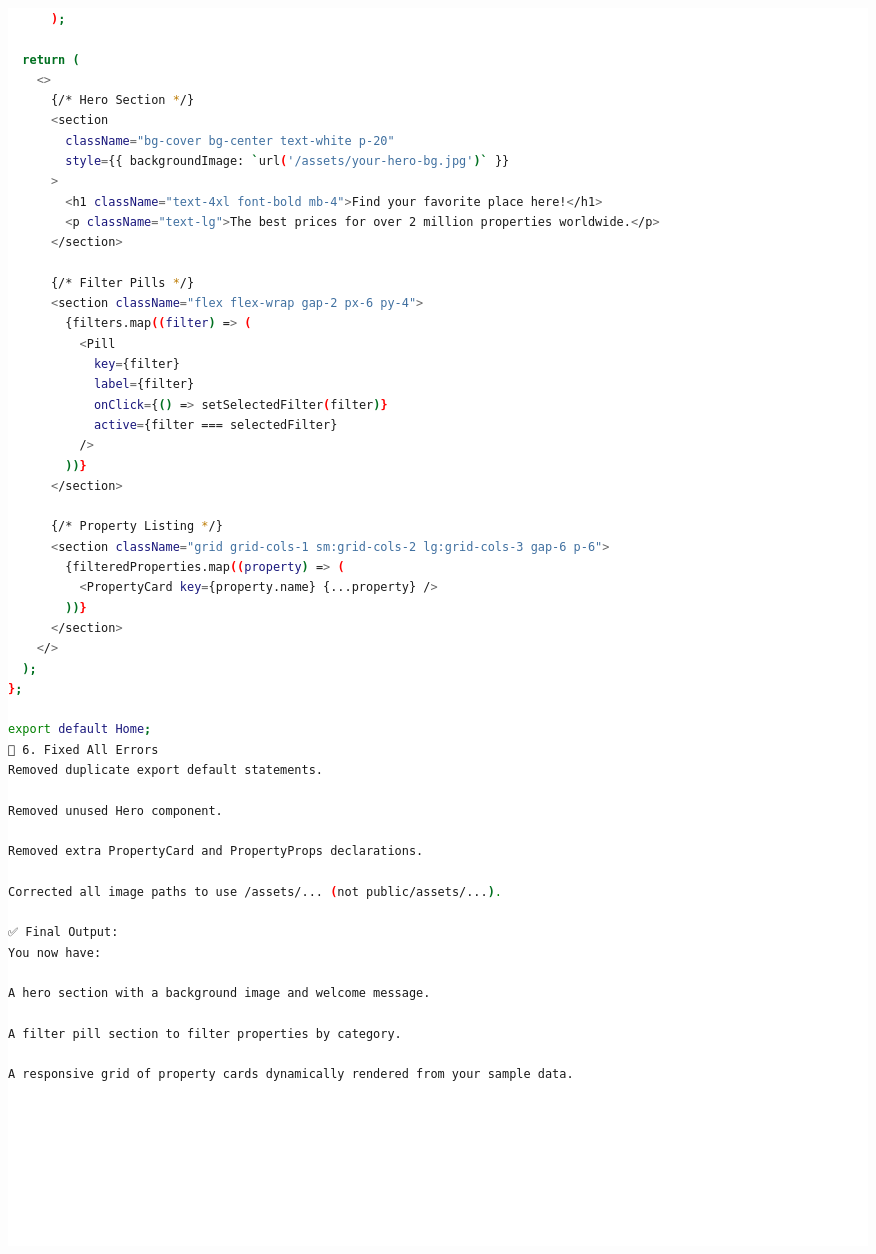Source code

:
```bash
      );

  return (
    <>
      {/* Hero Section */}
      <section
        className="bg-cover bg-center text-white p-20"
        style={{ backgroundImage: `url('/assets/your-hero-bg.jpg')` }}
      >
        <h1 className="text-4xl font-bold mb-4">Find your favorite place here!</h1>
        <p className="text-lg">The best prices for over 2 million properties worldwide.</p>
      </section>

      {/* Filter Pills */}
      <section className="flex flex-wrap gap-2 px-6 py-4">
        {filters.map((filter) => (
          <Pill
            key={filter}
            label={filter}
            onClick={() => setSelectedFilter(filter)}
            active={filter === selectedFilter}
          />
        ))}
      </section>

      {/* Property Listing */}
      <section className="grid grid-cols-1 sm:grid-cols-2 lg:grid-cols-3 gap-6 p-6">
        {filteredProperties.map((property) => (
          <PropertyCard key={property.name} {...property} />
        ))}
      </section>
    </>
  );
};

export default Home;
🧼 6. Fixed All Errors
Removed duplicate export default statements.

Removed unused Hero component.

Removed extra PropertyCard and PropertyProps declarations.

Corrected all image paths to use /assets/... (not public/assets/...).

✅ Final Output:
You now have:

A hero section with a background image and welcome message.

A filter pill section to filter properties by category.

A responsive grid of property cards dynamically rendered from your sample data.










```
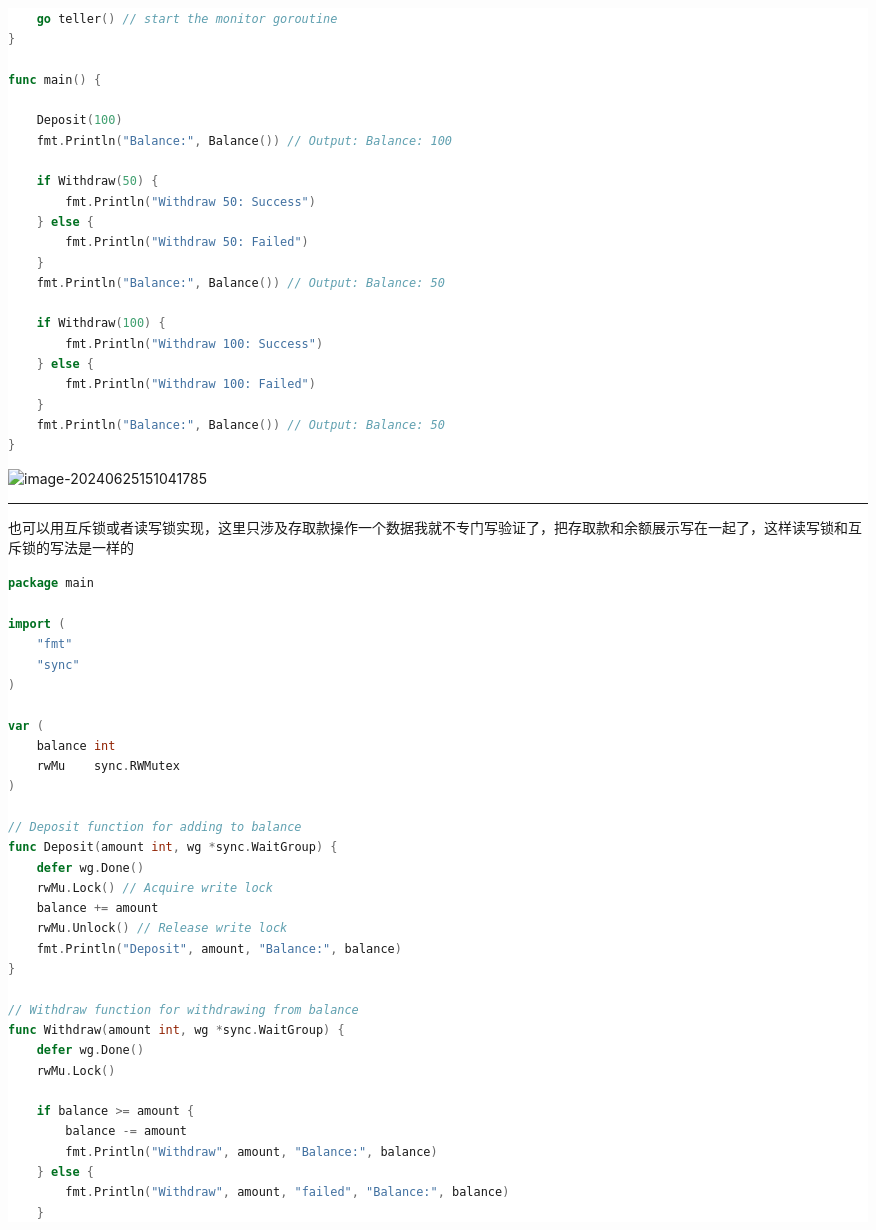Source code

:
 ```go
	go teller() // start the monitor goroutine
}

func main() {

	Deposit(100)
	fmt.Println("Balance:", Balance()) // Output: Balance: 100

	if Withdraw(50) {
		fmt.Println("Withdraw 50: Success")
	} else {
		fmt.Println("Withdraw 50: Failed")
	}
	fmt.Println("Balance:", Balance()) // Output: Balance: 50

	if Withdraw(100) {
		fmt.Println("Withdraw 100: Success")
	} else {
		fmt.Println("Withdraw 100: Failed")
	}
	fmt.Println("Balance:", Balance()) // Output: Balance: 50
}

```

![image-20240625151041785](http://cdn.ayusummer233.top/DailyNotes/image-20240625151041785.png)

---

也可以用互斥锁或者读写锁实现，这里只涉及存取款操作一个数据我就不专门写验证了，把存取款和余额展示写在一起了，这样读写锁和互斥锁的写法是一样的

```go
package main

import (
	"fmt"
	"sync"
)

var (
	balance int
	rwMu    sync.RWMutex
)

// Deposit function for adding to balance
func Deposit(amount int, wg *sync.WaitGroup) {
	defer wg.Done()
	rwMu.Lock() // Acquire write lock
	balance += amount
	rwMu.Unlock() // Release write lock
	fmt.Println("Deposit", amount, "Balance:", balance)
}

// Withdraw function for withdrawing from balance
func Withdraw(amount int, wg *sync.WaitGroup) {
	defer wg.Done()
	rwMu.Lock()

	if balance >= amount {
		balance -= amount
		fmt.Println("Withdraw", amount, "Balance:", balance)
	} else {
		fmt.Println("Withdraw", amount, "failed", "Balance:", balance)
	}
```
-*-
[WORK REQUEST]:
If a line of the data above holds the string "export", count it, then state only the total.

[RESPONSE TO THIS TASK]:
2